Option B: Apply the upstream manifest (quick test)

kubectl apply -f https://raw.githubusercontent.com/NVIDIA/dcgm-exporter/master/dcgm-exporter.yaml

⚡ Step 2: Create a ServiceMonitor for Prometheus

Prometheus doesn’t automatically scrape GPU metrics — you need a ServiceMonitor to tell it where to look.

First, inspect the dcgm-exporter Service:

kubectl get svc dcgm-exporter -o yaml

You should see something like:

...
ports:
- name: metrics
port: 9400
targetPort: 9400
selector:
app.kubernetes.io/name: dcgm-exporter

Now create a ServiceMonitor that matches your Prometheus release:

apiVersion: monitoring.coreos.com/v1
kind: ServiceMonitor
metadata:
name: dcgm-exporter-service-monitor
namespace: default
labels:
release: prometheus # Must match your kube-prometheus-stack release name
spec:
selector:
matchLabels:
app.kubernetes.io/name: dcgm-exporter
endpoints:
- port: "metrics"
path: /metrics
interval: 15s
namespaceSelector:
matchNames:
- default

👉 If your Prometheus Helm release name isn’t prometheus, update the release label accordingly.

⚡ Step 3: Validate GPU Metrics in Prometheus

Open the Prometheus UI → Status → Targets and confirm dcgm-exporter is UP.
Run a few test queries:

DCGM_FI_DEV_GPU_UTIL
DCGM_FI_DEV_MEM_COPY_UTIL
DCGM_FI_DEV_FB_USEDpr
DCGM_FI_DEV_POWER_USAGE
DCGM_FI_DEV_GPU_TEMP

Key metrics explained:

DCGM_FI_DEV_GPU_UTIL → GPU utilization % (how busy the GPU cores are)
DCGM_FI_DEV_MEM_COPY_UTIL → Memory copy engine utilization %
DCGM_FI_DEV_FB_USED → GPU memory used (MiB)
DCGM_FI_DEV_POWER_USAGE → Power draw in watts
DCGM_FI_DEV_GPU_TEMP → GPU temperature (°C)

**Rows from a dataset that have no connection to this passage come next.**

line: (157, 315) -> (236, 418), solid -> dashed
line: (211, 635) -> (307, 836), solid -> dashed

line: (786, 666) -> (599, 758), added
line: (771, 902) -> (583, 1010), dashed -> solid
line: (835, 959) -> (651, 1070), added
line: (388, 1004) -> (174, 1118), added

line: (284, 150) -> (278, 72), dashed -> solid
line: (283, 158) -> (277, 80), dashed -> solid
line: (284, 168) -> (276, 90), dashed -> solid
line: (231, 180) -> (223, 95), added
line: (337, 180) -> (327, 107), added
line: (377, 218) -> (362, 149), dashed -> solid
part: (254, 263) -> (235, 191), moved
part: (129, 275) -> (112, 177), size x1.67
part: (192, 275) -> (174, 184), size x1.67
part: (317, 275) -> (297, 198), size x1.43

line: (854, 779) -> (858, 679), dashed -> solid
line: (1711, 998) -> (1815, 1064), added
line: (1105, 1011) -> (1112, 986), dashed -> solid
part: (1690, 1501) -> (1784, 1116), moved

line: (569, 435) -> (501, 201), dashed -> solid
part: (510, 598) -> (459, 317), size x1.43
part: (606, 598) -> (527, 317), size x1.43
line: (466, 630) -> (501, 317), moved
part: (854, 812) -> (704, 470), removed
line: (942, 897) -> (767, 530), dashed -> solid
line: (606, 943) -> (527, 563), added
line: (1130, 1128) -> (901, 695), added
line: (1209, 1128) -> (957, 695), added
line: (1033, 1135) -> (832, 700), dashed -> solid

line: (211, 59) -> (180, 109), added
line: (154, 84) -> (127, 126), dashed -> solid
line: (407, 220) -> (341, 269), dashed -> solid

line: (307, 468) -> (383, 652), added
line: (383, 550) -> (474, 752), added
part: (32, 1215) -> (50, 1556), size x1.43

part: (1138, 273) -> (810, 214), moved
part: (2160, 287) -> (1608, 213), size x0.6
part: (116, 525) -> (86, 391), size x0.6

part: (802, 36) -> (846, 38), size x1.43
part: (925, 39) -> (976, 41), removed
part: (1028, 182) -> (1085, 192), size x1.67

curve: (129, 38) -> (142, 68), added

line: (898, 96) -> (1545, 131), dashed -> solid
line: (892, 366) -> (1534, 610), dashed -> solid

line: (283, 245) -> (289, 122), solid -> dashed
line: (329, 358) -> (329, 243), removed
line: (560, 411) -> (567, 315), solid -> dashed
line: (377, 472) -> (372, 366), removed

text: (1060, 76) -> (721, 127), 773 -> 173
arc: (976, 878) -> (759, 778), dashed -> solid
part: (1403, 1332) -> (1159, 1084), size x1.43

Example PromQL aggregations:

# Average GPU utilization by node
avg by (instance) (DCGM_FI_DEV_GPU_UTIL)# Total framebuffer memory used by node (MiB)
sum by (instance) (DCGM_FI_DEV_FB_USED)
# Cluster-wide average GPU utilization
avg(DCGM_FI_DEV_GPU_UTIL)

⚡ Troubleshooting Tips

Exporter target is DOWN → Check ServiceMonitor labels match your Prometheus release.
No metrics available → Inspect exporter pod logs, verify GPU operator health.
Namespace mismatch → Ensure your Prometheus operator watches the correct namespace.

⚡ Cleanup

If you need to remove the exporter:

helm uninstall dcgm-exporter
# Or if deployed via manifest
kubectl delete -f https://raw.githubusercontent.com/NVIDIA/dcgm-exporter/master/dcgm-exporter.yamlkubectl delete servicemonitor dcgm-exporter-service-monitor -n default

✅ Final Thoughts

With DCGM Exporter integrated into kube-prometheus-stack, you now have full visibility into NVIDIA GPU usage inside your Kubernetes cluster.

This setup allows you to build Grafana dashboards, configure alerts for overheating or low utilization, and ensure you’re getting maximum ROI from your GPU investments.

If you’re running ML or AI workloads at scale, this monitoring stack is a must-have for reliability and cost optimization.